Le Tour, une question de langue
En 1987, j'ai couvert le Tour de France, pour Le Monde. C'est une plongée terrifiante dans un univers totalement hermétique à l'extérieur. Je ne suis jamais parti en immersion dans un sous-marin nucléaire, mais ce doit être la même chose. Cette année-là, le Tour partait de Berlin. Le Mur était encore debout. N'y connaissant rien au cyclisme, j'étais chargé des "à côtés". Je me souviens de mon premier reportage matinal dans la caravane, avec ma question stupide sous le bras : "ça vous fait quoi, de démarrer le Tour sous le Mur de Berlin ?" Rien. Ca ne leur faisait rien. A personne. Je parlais une autre langue. Coureurs, journalistes, distributeurs de bonbons sur les routes, dirigeants, se renferment pendant trois semaines, parlent leur langue propre, vivent dans leurs souvenirs et leurs regrets, repassent le film en boucle, évacuent l'avenir.
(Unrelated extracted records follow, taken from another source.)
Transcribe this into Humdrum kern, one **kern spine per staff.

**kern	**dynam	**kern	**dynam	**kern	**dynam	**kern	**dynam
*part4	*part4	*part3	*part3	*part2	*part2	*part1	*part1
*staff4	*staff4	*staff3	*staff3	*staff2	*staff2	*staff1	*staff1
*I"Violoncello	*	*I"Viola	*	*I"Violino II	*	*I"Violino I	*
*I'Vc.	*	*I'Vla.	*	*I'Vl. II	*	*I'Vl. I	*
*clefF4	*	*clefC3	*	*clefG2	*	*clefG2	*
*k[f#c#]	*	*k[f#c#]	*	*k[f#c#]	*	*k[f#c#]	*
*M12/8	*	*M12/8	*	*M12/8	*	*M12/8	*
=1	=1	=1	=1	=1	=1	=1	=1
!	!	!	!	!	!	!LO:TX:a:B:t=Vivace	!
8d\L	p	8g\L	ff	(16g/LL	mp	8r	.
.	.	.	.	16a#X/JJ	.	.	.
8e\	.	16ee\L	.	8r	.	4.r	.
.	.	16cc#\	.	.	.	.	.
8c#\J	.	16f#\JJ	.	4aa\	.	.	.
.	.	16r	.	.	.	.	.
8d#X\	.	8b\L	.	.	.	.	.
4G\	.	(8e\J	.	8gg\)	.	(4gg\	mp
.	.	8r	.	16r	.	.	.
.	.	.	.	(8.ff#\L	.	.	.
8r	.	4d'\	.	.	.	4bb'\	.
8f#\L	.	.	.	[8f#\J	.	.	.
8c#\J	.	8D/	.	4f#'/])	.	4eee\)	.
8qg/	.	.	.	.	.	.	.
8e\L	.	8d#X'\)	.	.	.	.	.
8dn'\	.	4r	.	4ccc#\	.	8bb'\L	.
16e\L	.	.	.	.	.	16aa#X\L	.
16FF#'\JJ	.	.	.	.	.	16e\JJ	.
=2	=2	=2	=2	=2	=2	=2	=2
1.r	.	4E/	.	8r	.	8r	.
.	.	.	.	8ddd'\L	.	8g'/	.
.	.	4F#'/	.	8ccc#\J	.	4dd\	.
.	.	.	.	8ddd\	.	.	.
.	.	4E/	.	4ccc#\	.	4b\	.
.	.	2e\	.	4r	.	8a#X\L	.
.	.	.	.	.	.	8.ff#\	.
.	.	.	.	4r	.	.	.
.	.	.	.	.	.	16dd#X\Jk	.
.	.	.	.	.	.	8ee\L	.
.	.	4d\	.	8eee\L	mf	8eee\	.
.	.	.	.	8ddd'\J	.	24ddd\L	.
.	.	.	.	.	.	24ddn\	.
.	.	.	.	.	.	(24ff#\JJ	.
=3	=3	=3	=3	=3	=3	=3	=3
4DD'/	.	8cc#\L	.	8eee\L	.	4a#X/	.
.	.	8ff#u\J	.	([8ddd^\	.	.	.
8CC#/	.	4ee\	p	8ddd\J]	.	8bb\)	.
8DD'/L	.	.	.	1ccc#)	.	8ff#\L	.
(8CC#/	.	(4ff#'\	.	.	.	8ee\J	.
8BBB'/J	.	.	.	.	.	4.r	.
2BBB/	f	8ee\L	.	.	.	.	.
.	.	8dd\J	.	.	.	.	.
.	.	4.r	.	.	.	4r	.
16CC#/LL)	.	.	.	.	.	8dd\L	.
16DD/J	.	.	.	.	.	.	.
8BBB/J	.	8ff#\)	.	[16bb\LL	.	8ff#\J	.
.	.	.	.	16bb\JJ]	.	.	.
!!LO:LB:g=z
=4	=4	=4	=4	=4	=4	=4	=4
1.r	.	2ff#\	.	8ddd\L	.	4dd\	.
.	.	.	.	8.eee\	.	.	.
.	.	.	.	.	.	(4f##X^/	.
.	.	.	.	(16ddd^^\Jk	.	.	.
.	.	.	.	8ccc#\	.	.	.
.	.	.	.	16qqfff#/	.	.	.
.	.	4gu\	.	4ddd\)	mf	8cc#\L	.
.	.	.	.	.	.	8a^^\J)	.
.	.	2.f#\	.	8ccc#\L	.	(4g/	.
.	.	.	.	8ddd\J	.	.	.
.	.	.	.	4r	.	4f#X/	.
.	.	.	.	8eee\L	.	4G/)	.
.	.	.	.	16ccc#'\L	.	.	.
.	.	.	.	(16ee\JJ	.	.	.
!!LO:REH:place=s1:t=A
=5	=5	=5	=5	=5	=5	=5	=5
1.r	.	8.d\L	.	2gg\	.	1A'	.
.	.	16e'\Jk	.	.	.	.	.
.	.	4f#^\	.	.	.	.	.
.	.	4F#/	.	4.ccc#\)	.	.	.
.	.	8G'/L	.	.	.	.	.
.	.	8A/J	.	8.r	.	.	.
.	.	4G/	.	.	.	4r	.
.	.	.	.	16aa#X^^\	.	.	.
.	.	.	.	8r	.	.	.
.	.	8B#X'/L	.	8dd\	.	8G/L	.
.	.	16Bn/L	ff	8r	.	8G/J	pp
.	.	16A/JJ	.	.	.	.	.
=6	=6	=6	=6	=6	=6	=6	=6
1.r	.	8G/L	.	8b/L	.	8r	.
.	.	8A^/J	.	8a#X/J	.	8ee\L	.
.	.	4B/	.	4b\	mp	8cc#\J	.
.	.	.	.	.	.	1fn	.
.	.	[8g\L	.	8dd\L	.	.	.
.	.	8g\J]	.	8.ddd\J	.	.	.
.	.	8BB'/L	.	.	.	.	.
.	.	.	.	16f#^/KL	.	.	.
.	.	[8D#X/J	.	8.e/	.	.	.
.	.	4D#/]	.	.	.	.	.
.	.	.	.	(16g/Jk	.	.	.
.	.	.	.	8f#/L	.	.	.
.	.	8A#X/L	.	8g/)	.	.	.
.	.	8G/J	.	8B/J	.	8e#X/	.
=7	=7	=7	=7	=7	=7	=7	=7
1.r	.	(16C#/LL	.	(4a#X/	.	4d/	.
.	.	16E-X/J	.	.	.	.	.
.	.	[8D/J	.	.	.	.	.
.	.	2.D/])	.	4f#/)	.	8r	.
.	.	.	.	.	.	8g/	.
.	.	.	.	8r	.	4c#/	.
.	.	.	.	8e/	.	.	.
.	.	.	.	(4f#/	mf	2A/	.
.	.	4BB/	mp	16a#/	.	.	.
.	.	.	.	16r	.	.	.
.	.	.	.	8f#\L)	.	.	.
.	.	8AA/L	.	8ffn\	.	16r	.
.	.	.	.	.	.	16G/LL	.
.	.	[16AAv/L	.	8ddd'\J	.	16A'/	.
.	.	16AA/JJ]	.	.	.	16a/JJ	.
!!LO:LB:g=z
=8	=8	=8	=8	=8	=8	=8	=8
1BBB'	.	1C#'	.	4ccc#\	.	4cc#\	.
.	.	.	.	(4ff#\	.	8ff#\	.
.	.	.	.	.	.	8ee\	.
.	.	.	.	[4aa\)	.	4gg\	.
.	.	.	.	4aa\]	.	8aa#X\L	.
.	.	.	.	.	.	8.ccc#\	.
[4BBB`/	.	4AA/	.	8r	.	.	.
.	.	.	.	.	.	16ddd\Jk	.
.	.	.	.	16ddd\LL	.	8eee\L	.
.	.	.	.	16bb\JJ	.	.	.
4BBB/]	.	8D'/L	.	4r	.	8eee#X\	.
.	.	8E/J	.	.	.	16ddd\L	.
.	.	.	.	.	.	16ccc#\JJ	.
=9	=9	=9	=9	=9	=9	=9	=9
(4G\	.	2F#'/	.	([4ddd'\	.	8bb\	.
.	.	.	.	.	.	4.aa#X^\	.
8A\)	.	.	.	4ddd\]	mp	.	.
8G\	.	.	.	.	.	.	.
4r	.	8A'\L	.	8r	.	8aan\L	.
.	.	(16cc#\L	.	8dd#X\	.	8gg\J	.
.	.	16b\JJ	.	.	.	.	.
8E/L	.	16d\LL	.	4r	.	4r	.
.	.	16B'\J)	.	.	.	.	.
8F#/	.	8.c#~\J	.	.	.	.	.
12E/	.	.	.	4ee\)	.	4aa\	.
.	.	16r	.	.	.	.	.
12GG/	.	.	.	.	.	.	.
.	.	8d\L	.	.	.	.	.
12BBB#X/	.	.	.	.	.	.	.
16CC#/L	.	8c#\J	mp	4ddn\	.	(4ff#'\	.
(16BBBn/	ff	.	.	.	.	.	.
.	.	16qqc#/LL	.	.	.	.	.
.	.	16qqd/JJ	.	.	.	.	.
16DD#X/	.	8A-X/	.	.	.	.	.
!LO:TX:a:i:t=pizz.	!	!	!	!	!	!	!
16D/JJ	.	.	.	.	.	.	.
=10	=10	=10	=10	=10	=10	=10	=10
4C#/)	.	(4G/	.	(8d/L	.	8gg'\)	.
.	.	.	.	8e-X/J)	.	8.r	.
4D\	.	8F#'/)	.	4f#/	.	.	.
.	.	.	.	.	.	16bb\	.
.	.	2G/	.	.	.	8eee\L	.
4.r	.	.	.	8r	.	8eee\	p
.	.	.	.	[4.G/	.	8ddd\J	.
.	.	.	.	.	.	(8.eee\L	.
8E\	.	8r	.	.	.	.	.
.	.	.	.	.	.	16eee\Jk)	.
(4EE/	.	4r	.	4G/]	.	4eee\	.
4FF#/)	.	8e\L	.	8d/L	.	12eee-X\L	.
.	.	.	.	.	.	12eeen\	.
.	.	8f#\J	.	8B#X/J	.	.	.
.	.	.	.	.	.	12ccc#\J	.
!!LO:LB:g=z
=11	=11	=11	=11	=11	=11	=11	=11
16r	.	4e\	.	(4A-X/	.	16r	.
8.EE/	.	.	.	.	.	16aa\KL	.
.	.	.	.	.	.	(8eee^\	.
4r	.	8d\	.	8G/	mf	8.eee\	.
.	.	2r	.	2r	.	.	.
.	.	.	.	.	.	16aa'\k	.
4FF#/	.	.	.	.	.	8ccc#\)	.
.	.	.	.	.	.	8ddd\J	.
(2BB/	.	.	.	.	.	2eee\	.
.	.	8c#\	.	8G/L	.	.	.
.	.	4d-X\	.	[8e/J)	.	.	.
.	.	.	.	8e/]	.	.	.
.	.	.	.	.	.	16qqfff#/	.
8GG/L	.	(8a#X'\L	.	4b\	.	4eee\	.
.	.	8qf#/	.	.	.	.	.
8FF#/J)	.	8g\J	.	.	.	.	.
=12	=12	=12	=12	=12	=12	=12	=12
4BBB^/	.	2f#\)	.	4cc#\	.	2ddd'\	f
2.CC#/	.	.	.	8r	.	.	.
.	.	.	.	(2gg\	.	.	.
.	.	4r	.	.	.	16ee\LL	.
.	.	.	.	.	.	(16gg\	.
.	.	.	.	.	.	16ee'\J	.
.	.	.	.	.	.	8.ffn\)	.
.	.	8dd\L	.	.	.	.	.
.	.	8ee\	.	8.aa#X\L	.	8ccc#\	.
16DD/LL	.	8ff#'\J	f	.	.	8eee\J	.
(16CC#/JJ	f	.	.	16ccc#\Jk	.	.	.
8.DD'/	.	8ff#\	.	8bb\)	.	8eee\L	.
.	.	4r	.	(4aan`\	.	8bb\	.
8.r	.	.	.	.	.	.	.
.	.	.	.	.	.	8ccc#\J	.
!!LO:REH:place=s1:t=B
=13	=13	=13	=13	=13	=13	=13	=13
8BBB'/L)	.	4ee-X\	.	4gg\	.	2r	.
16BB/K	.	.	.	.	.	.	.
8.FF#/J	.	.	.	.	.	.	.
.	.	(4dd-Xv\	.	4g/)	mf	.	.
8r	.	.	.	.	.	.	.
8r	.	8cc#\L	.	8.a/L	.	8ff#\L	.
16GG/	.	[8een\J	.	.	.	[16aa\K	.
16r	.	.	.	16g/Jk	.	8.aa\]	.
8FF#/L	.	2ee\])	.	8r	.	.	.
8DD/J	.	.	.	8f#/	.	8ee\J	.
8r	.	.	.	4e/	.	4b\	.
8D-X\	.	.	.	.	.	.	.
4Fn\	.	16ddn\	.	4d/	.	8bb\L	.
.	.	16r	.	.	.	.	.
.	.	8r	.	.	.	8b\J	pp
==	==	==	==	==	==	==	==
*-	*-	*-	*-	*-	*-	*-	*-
A l'inverse, de l'extérieur, cet univers est tout aussi incompréhensible. Ainsi, la question naturelle qui vient à l'esprit ("mais pourquoi, d'année en année, continuent-ils à se doper, alors qu'ils savent qu'ils vont se faire prendre, et partiront sous les sifflets?"), cette question n'a aucune réponse formulable, dans aucune des langues ou des dialectes parlés à l'extérieur.